TASK DETAILS
Each line with the word "تقديم" must appear in the answer, copied from the records.

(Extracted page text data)
● ● ● ● ●

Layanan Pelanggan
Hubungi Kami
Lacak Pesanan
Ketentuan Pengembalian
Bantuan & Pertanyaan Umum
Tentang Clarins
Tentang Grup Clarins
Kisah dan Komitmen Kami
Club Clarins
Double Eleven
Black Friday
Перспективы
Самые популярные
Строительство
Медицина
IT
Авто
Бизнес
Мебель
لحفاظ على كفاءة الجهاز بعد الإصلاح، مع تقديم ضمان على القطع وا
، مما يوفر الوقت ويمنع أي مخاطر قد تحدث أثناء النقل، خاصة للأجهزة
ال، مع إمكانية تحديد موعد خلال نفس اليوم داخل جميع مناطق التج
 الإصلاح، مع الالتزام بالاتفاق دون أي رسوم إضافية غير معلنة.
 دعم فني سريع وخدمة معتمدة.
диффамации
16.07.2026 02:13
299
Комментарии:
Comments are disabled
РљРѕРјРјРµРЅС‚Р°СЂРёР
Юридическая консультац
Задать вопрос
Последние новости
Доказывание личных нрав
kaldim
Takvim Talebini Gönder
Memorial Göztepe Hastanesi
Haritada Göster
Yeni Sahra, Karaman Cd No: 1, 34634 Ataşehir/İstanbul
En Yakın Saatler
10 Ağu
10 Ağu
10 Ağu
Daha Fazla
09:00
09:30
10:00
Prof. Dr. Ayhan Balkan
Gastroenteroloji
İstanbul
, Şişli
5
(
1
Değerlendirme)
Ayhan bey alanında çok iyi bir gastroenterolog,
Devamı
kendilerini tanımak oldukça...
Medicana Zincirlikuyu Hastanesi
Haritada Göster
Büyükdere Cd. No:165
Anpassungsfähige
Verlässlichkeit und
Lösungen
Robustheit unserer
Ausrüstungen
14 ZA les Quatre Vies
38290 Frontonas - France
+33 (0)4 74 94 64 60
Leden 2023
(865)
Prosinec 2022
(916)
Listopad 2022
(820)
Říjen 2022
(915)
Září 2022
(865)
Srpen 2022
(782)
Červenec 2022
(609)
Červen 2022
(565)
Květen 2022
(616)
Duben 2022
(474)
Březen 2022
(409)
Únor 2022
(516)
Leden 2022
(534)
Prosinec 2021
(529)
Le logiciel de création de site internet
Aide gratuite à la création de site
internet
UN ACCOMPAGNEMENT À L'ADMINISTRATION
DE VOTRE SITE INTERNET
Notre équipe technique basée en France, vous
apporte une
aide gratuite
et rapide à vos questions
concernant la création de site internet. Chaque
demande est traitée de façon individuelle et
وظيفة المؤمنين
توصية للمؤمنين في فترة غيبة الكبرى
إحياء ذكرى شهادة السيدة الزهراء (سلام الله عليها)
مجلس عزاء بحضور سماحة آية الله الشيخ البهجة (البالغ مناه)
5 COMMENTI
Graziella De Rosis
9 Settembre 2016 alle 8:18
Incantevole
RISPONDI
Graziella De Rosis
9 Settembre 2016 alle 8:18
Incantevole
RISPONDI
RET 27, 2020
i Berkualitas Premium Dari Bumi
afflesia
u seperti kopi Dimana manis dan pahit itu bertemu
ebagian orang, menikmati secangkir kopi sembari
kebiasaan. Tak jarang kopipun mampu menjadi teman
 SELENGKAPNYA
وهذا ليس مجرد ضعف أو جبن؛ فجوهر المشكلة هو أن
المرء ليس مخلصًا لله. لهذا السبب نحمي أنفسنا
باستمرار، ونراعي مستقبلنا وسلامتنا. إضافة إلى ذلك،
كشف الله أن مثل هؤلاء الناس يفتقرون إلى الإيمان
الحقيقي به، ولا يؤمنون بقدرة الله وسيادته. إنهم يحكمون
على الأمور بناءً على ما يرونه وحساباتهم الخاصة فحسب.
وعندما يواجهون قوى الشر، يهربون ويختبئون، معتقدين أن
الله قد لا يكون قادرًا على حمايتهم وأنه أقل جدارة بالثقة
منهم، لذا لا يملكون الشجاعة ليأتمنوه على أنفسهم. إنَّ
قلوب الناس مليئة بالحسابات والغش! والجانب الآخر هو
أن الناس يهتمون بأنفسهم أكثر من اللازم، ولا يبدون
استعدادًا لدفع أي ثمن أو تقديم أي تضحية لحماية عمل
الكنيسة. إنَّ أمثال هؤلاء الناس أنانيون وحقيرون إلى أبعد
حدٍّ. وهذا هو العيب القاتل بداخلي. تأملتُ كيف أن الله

● ● ● ● ●

RESPONSE
لحفاظ على كفاءة الجهاز بعد الإصلاح، مع تقديم ضمان على القطع وا
استعدادًا لدفع أي ثمن أو تقديم أي تضحية لحماية عمل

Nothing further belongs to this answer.